Ozcelik also challenged the sufficiency of the evidence on his bribery conviction under 18 U.S.C. § 201(b)(2) which prohibits a public official from seeking or accepting anything of value in exchange for "(A) being influenced in the performance of any official act; (B) being influenced to commit or aid in committing, or to collude in, or allow, any fraud, or make opportunity for the commission of any fraud, on the United States; or (C) being induced to do or omit to do any act in violation of the official duty of such official or person." The elements of the offense are that: "(1) defendant must be a public official, (2) who directly or indirectly demanded, sought, received, accepted, or agreed to receive or accept anything of value personally or for any other person or entity, and (3) did so specifically for one of the three corrupt purposes set forth in subsections (A) through (C)." The Court determined that there was no dispute that Ozcelik was a public official and that he took money from Tuncer, the issues were whether he took the money with corrupt intent and whether there was sufficient evidence that Ozcelik had taken "official action" as a result of the bribe. The Court of Appeals framed the issue as whether Ozcelik aided and abetted other unnamed INS officials to alter Tuncer’s records.

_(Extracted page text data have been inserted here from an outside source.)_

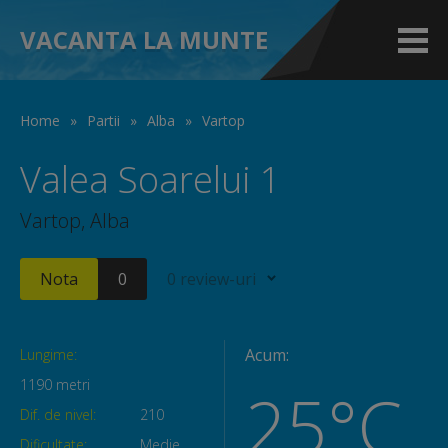
VACANTA LA MUNTE
Home
»
Partii
»
Alba
»
Vartop
Valea Soarelui 1
Vartop, Alba
Nota
0
0 review-uri
Acum:
Lungime:
1190 metri
25°C
Dif. de nivel:
210
Dificultate:
Medie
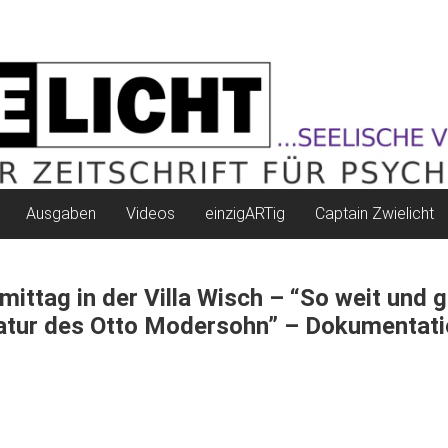
Ausgaben
Videos
einzigARTig
Captain Zwielicht
ittag in der Villa Wisch – “So weit und 
atur des Otto Modersohn” – Dokumentati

The Government conceded that the only evidence that Ozcelik had done so were his own statements to Tuncer that he had friends in the INS who would alter Tuncer’s records. Recognizing that the crime of bribery is committed when the official agrees to perform the act, and that completion of the act is not necessary, the Court found that the crime had been completed when Ozcelik’s friend at INS had agreed to alter Tuncer’s status. Passing on the sufficiency of the evidence, the Court concluded; "Indeed, the only evidence the Government produced at trial that the unnamed friend at INS existed was Ozcelik’s own statements to that effect. But we are not permitted to assess credibility. And as such, we cannot say as a matter of law that no reasonable juror could accept the Government’s theory premised upon Ozcelik’s own statements." Accordingly, the bribery conviction was affirmed.